Apple really wants us to get away from the idea of AR involving us covering our heads with giant goggles and standing on the spot as games move around us. Instead, it's been looking at less obtrusive headsets like "Apple Glass," and now it is also investigating how to solve the extra problems that movement brings.
"Method and System for Determining at least one Property Related to at least Part of a Real Environment," is a newly-revealed patent application which at 22,000 words is only slightly longer than its title.

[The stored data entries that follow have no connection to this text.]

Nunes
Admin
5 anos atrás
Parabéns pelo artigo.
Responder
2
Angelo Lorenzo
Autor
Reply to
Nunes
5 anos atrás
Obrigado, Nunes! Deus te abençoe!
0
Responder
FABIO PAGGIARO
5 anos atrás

While it does go into great and specific detail about multiple methods of achieving its aims, though, it is all focused on the same problem.

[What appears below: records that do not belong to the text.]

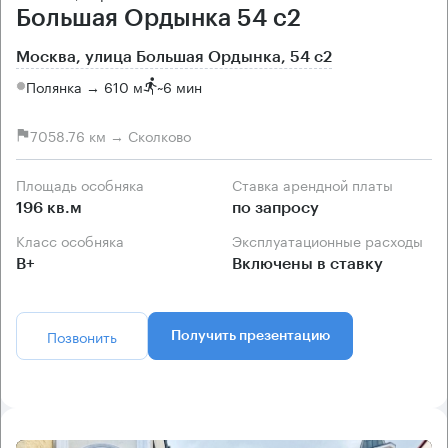
Большая Ордынка 54 с2
Москва, улица Большая Ордынка, 54 с2
Полянка → 610 м
~
6 мин
7058.76 км → Сколково
Площадь особняка
Ставка арендной платы
196 кв.м
по запросу
Класс особняка
Эксплуатационные расходы
B+
Включены в ставку
Позвонить
Получить презентацию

"Computer vision methods that involve analysis of images are often used, for example, in navigation, object recognition, 3D reconstruction, camera pose estimation, and Augmented Reality applications, to name a few," outlines the patent application.
"[However, when] a camera pose estimation, object recognition, object tracking, Simultaneous Localization and Tracking (SLAM) or Structure-from-Motion (SfM) algorithm is used in dynamic environments where at least one real object is moving, the accuracy of the algorithm is often reduced significantly," it says, "with frequent tracking failures, despite robust optimization techniques employed in the actual algorithms."
The clear, resulting problem is that AR can get things wrong when it's trying to position a virtual object within the real environment. Apple says that actually the problem lies a little deeper than that, and so the solution must as well.
"This is because various such computer vision algorithms assume a static environment and that the only moving object in the scene is the camera itself, which pose may be tracked," it continues. "This assumption is often broken, given that in many scenarios various moving objects could be present in the camera viewing frustum."
So any AR system will have all possible positioning details about itself — the headset or the camera on the headset — but tracking everything else is difficult. And it's difficult for a combination of issues, including the processing of data.
"There exist in the current state of the art many algorithms for detection and segmentation of dynamic (i.e. moving) objects in the scene," says Apple. "However, such approaches are usually computationally expensive and rely on motion segmentation and/or optical flow techniques."
Those techniques reportedly require a "large number of frames is necessary to perform reliable moving object detection." Apple describes several other alternatives, but says that each involves "increased complexity and computational cost."
Apple's solution is to augment the AR visual cameras with ones that rely on thermal imaging or infrared. "[Thermal] properties of real objects in the scene could be used in order to improve robustness and accuracy of computer vision algorithms (e.g. vision based object tracking and recognition)," it says.
If the system can know the "thermal properties" of unrecognized or what Apple calls "unreliable objects," then "a thermal imaging device could be utilized to detect... objects."
While the patent application almost exclusively describes using these methods to improve accuracy in busy, moving environments, there is another element. The use of thermal imaging means that AR won't be as dependent on being used in perfectly lit situations.
The application is credited to Darko Stanimirovic and Daniel Kurz. The latter has a previous patent credit on a method for using AR to turn any surface into a display with touch controls.